NEW YORK (WCBS 880) — In general, an estimated 2 million New York City residents don’t have guaranteed access to nutritional meals, but given the pandemic, that number is rising.
In the weeks since the coronavirus hit, city services organizations are seeing a significant jump in the number of people unable to afford enough food to feed their families.
At Public Health Solutions, which advocates for underserved communities, President and CEO Lisa David says in addition to trying to avoid contracting the virus, hunger is a very real threat and they’re helping many first time filers seeking food stamps.
"The biggest issue on their plate is providing enough food for their families," David said. "We have seen a lot of people who have never applied for government benefits before and aren’t exactly sure how to go about doing that."
She says COVID-19 has exposed vulnerabilities in the social safety net.
"Thirty percent of the pantries have actually closed," David said.

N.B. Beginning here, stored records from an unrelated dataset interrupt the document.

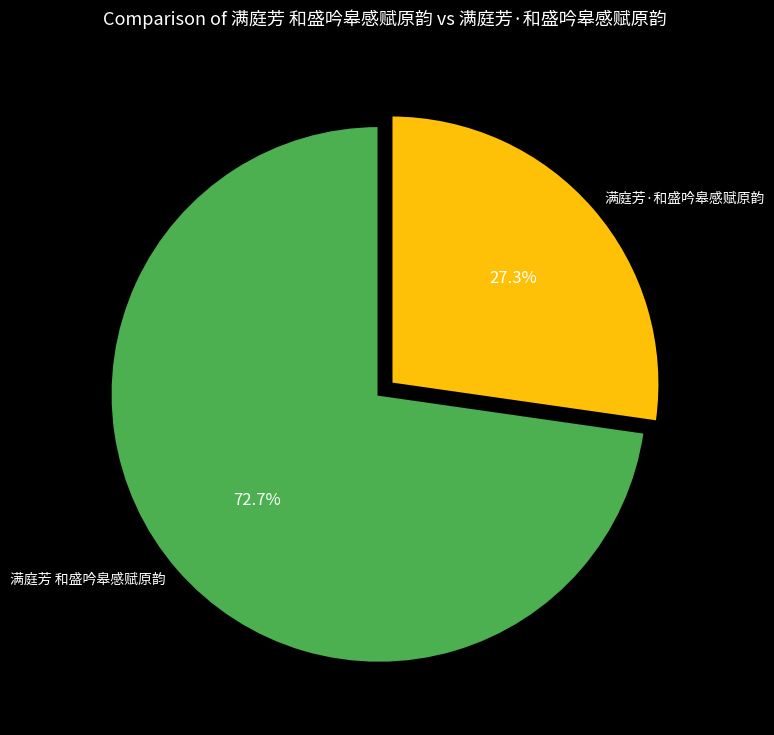

To the nearest percent, what portion does 满庭芳 和盛吟皋感赋原韵 represent?

73%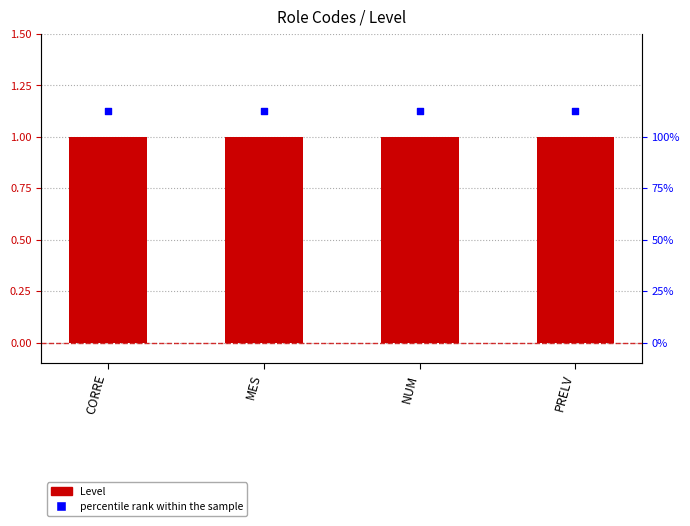

Which series has the largest total across all categories?

percentile rank within the sample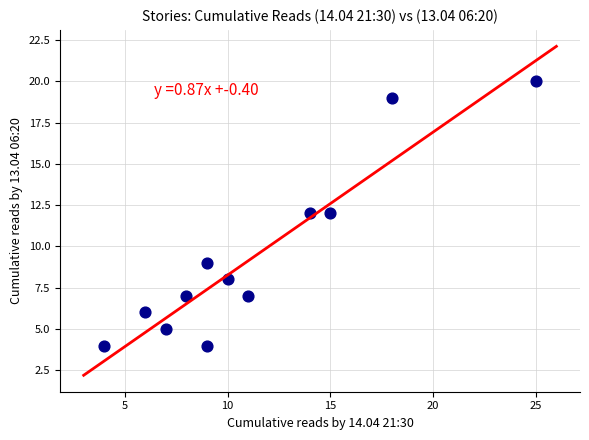

What is the range of Y values (max minus min)?

16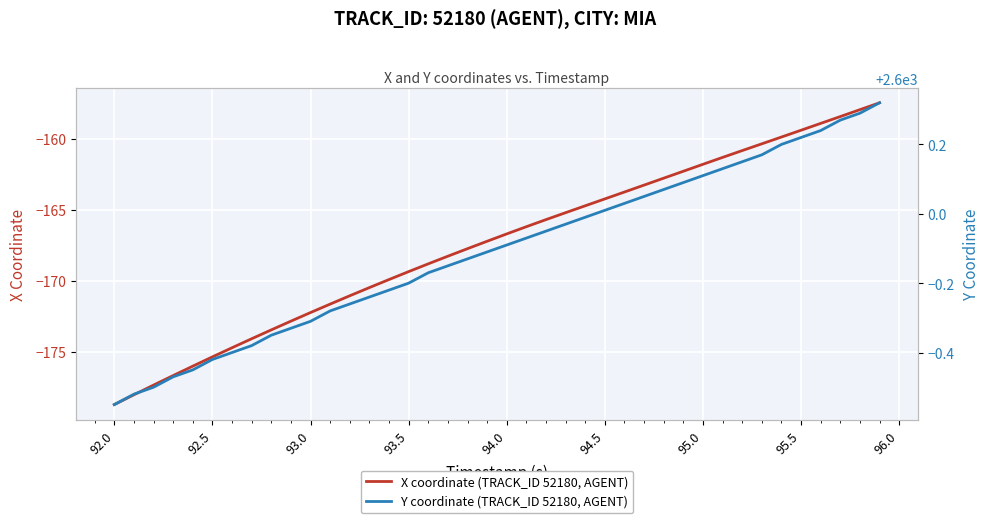

What is the lowest value of the X coordinate (TRACK_ID 52180, AGENT) series?

-178.7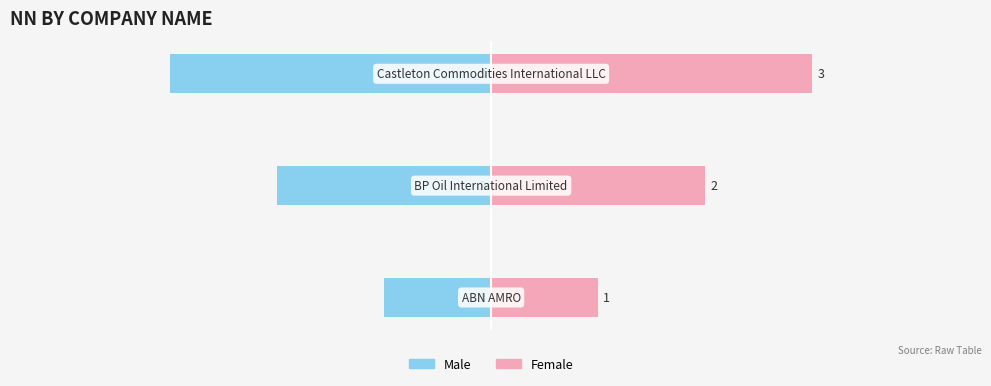

Reading left to right, what are all the values shown in this chart?

Male: -1	-2	-3
Female: 1	2	3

On top of that, David says most community-based organizations have staff members out with the virus, impacting their funding and operating hours, which runs counter to their mission.
"So, making the services available during the most important crisis that we face in a century, are pretty profound. Truly profound," David said.
Given indications Covid-19 will be with us for some time, David says this issue has to be addressed.
"We need to make sure that the commitment for food, which is such a core part of health, is considered seriously and continues to get support," David said.
The city is offering three meals a day at over 400 locations across the five boroughs.
Mayor Bill de Blasio said the city served 10 million meals in April and will serve 15 million more in May. The city relies on FEMA grants to run its $170 million food assistance program and as the crisis deepens, the mayor said the city will need more help.
Any New Yorker in need of food should visit, nyc.gov/getfood.